Personalization isn’t just a great way to improve the engagement rates of your email marketing for financial advisors – it’s also a perfect chance to increase your larger return on investment, too. Even something as simple as saying “Dear [INSERT NAME HERE]” instead of the more general “Dear Sir or Madam” can make a big impression in a short amount of time.
You can also go deeper, too. Create specific, smaller subcampaigns targeted at people who already have some type of interaction with your brand. “We know you were just interested in X, so based on that we thought you might be interested in Y and Z, too.” Even emails with personalized subject lines are more likely to be opened than those that read more generic in nature.
Never forget that email marketing is only cold and impersonal if you allow it to be. Every opportunity you have to inject a little personality into the proceedings is one that you should capitalize on – end of story.
4. The Dangers of Operating Without a Plan
A lot of people make the mistake of assuming that because email marketing is “easier” to create than other types of collateral, you can get away with a bit of a looser approach when it comes to your strategy. Sure, you spend huge amounts of time each week planning out blog posts, white papers and other types of collateral weeks or even months ahead of time. Why bother with a plan for email when you’re just typing out a few quick messages, right? Wrong.
In truth, the success of your email marketing for financial advisors campaign depends on your ability to plan things out as much as possible. Remember that in the end, what you’re trying to do is guide someone down the sales funnel in the most efficient way possible for all involved. To do that, you need to understand how someone’s needs and wants change and evolve as they move from one end of the funnel to the other.
That’s ultimately what your plan is all about. Every time someone reaches a new waypoint on their customer journey, you should have an email message lined up ready to acknowledge that and take them to the next step. You can’t get to that point if you’re still insisting on “making things up as you go along,” so to speak.
We have a handy chart of our monthly email marketing strategy that shows how we execute three different types of email campaigns; if you would like a copy of it,.
5. The Importance of Continuity
Likewise, one thing you’ll want to consider involves putting just a single person in charge of email replies; this is especially true of the “9 Word Email.” When it comes to creating those messages, everyone can certainly help. But as the responses start rolling in, having a single person in charge of carrying things further brings with it a number of unique benefits that are hard to ignore.
For starters, every reply will feel like it’s coming from the exact same place – because it is. There will be a commonality in the language being used, and the shape that conversations begin to take. This helps to immediately create a better, more reliable experience from customers who are starting to show interest in what you have to say. It also helps to avoid brand confusion. If people get one experience when replying to an email and another when visiting your website and another when picking up the phone and making a call, they’re going to start to get confused about what your business actually does and who is driving that proverbial ship.
Taking the time to create a more consistent experience will let people get an impression of the types of interactions they’re likely to have with your brand as things get more serious.

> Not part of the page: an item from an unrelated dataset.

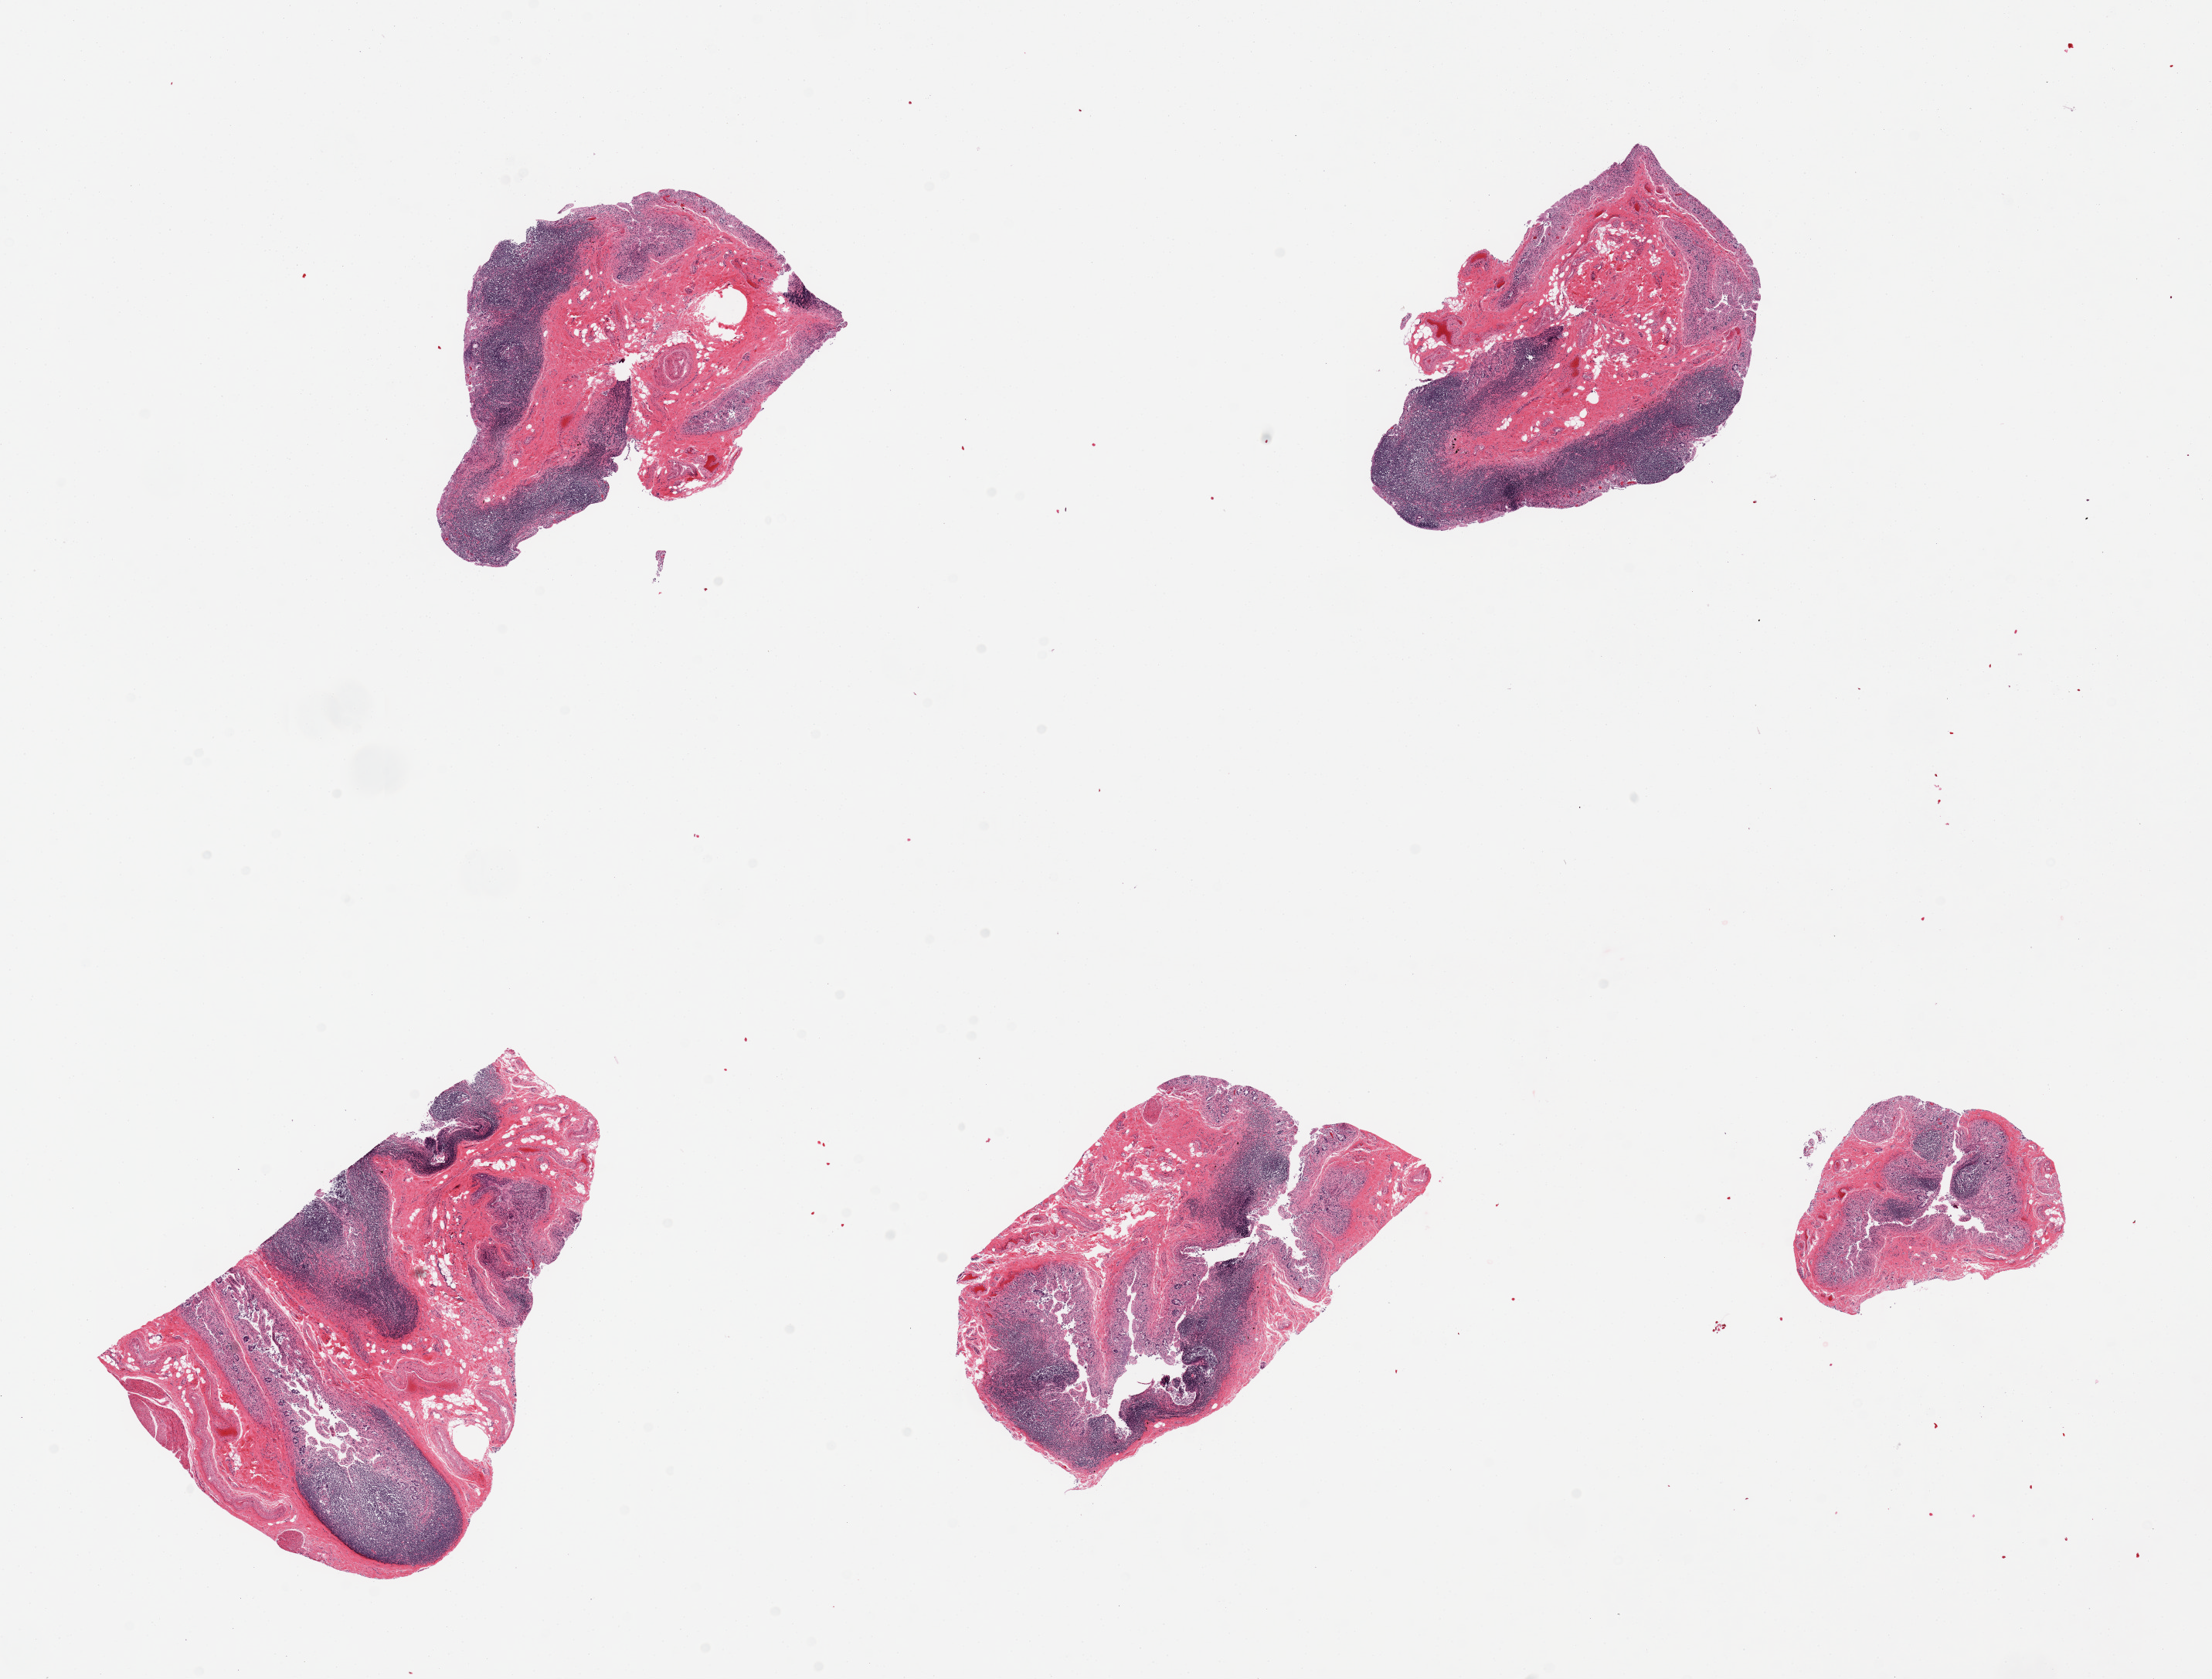
Digitized haematoxylin and eosin-stained section, brightfield — shown as a low-resolution overview of the whole scanned area (about 22.6 x 17.2 mm, from a 20x scan). PAXgene-fixed, paraffin-embedded tissue. Sampled site (target tissue): ileum. Donor tissue sample. Donor: female.
Pathologist's review note for this sample: 5 pieces; abundant lymphoid tissue; mucosa autolyzed but lymphoid tissue still appears intact.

If they like you in these early days, they’ll really like you once they start to learn more about the services that you have to offer.
Remember, you can only make one first impression. Yes, some people are going to have that first impression via a phone call or an in-person interaction. But for the people who communicate with your brand for the first time via an email, tips like these will make sure they have the most pleasurable and valuable experience possible so that you can then get to work taking them to the next level on your own terms.